Em 2025, a FAI manteve sua capacidade de investimento e direcionou aproximadamente R$ 7 milhões para melhorias essenciais — como obras de infraestrutura, adequações nos campi e aquisição de equipamentos. Esses recursos não representam gasto comum, mas investimentos que se transformam em patrimônio público, permanecendo de forma duradoura para a Instituição e para o uso diário de toda a comunidade acadêmica.

Por isso, neste momento, a Administração está legalmente limitada quanto à possibilidade de ampliar o reajuste para além do que já foi aprovado. Não se trata de escolha política ou falta de vontade, mas de cumprimento estrito da lei, que inclusive prevê responsabilização do gestor em caso de criação de despesa contínua sem o atendimento das condições exigidas.

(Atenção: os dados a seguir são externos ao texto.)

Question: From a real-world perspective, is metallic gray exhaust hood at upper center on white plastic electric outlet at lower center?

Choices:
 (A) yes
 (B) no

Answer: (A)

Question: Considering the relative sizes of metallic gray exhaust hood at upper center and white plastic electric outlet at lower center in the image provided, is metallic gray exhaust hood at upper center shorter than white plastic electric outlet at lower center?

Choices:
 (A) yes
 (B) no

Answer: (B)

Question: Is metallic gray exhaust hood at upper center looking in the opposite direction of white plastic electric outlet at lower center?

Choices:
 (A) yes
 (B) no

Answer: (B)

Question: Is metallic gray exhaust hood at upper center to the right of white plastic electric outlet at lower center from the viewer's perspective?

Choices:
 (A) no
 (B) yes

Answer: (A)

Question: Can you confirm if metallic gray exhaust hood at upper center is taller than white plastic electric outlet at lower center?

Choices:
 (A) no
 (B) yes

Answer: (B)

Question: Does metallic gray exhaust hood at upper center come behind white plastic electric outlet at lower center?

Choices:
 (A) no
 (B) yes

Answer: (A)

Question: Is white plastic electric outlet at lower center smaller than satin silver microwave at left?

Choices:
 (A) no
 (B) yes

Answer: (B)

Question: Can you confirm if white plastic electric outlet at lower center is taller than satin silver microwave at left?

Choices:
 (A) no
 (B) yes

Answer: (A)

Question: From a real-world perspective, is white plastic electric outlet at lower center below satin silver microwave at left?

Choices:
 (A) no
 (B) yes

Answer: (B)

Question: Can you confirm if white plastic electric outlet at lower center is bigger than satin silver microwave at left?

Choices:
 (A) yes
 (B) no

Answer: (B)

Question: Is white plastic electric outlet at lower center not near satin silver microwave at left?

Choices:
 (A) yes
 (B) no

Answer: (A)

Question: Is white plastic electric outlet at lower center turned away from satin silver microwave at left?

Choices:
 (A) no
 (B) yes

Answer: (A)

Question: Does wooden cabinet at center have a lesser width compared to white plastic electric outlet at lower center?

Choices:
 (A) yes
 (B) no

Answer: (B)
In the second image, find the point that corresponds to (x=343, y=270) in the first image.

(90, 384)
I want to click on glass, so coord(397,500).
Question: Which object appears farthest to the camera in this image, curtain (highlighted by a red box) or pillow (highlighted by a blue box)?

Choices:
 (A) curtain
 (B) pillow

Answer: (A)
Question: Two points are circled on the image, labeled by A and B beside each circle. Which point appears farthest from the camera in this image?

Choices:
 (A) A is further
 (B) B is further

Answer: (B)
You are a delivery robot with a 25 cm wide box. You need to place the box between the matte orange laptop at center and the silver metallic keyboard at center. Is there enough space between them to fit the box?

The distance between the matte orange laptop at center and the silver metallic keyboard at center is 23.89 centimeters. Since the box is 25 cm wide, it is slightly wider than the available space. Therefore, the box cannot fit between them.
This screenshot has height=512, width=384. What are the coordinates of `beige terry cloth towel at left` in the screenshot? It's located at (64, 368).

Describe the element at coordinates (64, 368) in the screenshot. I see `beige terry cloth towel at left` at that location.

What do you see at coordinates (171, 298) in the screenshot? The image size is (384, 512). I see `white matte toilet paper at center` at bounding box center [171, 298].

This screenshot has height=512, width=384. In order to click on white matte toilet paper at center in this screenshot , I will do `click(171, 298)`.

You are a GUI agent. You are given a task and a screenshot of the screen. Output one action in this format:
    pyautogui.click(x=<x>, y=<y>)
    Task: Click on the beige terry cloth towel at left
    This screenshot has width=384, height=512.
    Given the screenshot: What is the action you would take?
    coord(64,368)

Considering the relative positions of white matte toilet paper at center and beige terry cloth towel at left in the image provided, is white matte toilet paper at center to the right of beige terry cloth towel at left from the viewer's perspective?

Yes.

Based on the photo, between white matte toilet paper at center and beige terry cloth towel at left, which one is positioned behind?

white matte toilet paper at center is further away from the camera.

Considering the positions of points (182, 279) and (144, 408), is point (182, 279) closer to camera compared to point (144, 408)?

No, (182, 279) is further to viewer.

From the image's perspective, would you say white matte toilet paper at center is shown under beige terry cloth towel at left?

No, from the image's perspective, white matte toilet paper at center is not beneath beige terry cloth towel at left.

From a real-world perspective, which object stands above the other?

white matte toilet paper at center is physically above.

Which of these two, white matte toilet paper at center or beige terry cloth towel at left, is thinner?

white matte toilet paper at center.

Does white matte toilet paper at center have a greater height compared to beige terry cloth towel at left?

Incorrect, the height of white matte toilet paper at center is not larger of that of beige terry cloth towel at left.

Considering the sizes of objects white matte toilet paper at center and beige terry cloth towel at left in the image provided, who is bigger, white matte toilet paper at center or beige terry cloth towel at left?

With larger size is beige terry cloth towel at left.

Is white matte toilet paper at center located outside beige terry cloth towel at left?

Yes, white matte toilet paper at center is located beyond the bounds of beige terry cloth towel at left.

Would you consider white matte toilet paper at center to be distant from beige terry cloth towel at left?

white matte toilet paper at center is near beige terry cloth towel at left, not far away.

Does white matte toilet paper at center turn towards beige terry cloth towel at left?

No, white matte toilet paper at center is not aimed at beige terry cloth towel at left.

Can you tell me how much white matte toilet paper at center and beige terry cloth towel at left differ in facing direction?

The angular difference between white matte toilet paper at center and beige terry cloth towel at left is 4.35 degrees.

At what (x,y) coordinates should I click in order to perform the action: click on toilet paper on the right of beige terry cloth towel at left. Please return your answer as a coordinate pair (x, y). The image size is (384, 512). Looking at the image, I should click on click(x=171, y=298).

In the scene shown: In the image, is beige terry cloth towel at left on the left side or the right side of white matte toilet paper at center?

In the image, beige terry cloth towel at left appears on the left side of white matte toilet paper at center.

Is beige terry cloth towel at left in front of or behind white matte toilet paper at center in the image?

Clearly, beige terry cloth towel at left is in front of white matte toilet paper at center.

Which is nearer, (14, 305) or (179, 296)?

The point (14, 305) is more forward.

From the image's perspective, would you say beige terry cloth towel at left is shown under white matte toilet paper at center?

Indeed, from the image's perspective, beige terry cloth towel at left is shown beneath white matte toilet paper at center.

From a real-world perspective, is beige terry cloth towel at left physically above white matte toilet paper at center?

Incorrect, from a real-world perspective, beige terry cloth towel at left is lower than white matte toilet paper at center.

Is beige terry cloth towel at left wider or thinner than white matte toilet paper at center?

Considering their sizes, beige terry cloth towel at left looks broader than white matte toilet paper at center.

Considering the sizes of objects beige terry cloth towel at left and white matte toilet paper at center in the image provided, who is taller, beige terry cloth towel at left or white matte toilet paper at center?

Para viabilizar futuros avanços com segurança, a Administração já iniciou um plano de contenção de custos operacionais, com foco em preservar empregos, manter a qualidade dos serviços e proteger a renda das famílias que dependem da FAI.

  1. Plano de Saúde

A implantação do plano de saúde é um projeto estruturado e defendido pela atual Reitoria desde o seu primeiro dia de gestão, sendo uma pauta histórica de valorização que nunca havia sido tratada em gestões anteriores.

É importante destacar que em 2023 a Reitoria apresentou a proposta ao Poder Executivo pela primeira vez, mas não houve andamento por parte do poder executivo.

Em 2024, a reitoria reencaminhou o projeto ao poder Executivo que alegou que por ser ano eleitoral não poderia dar andamento. Na época, a Reitoria defendeu que o formato proposto não se tratava de “benefício gratuito”, e sim de uma contratação regular, com participação do servidor no custeio.

Em 2025 a Reitoria reencaminhou pela terceira vez o projeto ao Poder Executivo que solicitou uma série de documentos para estudar a proposta. Diante do exposto, a Reitoria respondeu e apresentou todos os documentos solicitados.

Sendo assim, é preciso deixar claro que a FAI já cumpriu integralmente o seu papel e fez tudo o que estava ao seu alcance técnico e administrativo para viabilizar o benefício. Todos os estudos financeiros, justificativas técnicas e as minutas dos Projetos de Lei já foram elaborados pela nossa gestão e protocolados oficialmente na Prefeitura de Adamantina em janeiro de 2026.

A partir desse momento, o projeto cumpre o rito natural exigido por lei, passando agora pela análise de viabilidade do Poder Executivo (Prefeitura) e posterior aprovação do Poder Legislativo (Câmara Municipal). A FAI acompanha o processo de perto e segue à inteira disposição destes poderes para contribuir tecnicamente no avanço deste benefício. (Conforme divulgado em: https://www.fai.com.br/novo-portal/blog/post/10347)

A Instituição reafirma seu compromisso com a valorização do serviço público, pautada pela prudência e pelo diálogo responsável”. 

NOTA DA PREFEITURA

Procurada pelo IMPACTO, a Prefeitura de Adamantina enviou a seguinte nota:

A Prefeitura informa que está agendada, para o dia 4 de março (quarta-feira), reunião solicitada pelos servidores técnico-administrativos da FAI.

Na ocasião, o Poder Executivo realizará a escuta das demandas apresentadas, com o objetivo de compreender os pleitos e avaliar os aspectos envolvidos.

Neste momento, não há qualquer deliberação ou definição sobre o tema [plano de saúde], que será tratado com responsabilidade, observando-se os aspectos administrativos, legais e orçamentários.

A Administração Municipal reafirma seu compromisso com o diálogo institucional e com a condução responsável das questões de interesse público.

CÂMARA MUNICIPAL

Até o fechamento desta matéria, a Câmara Municipal de Adamantina ainda não havia se posicionado oficialmente sobre as reivindicações apresentadas pelos servidores.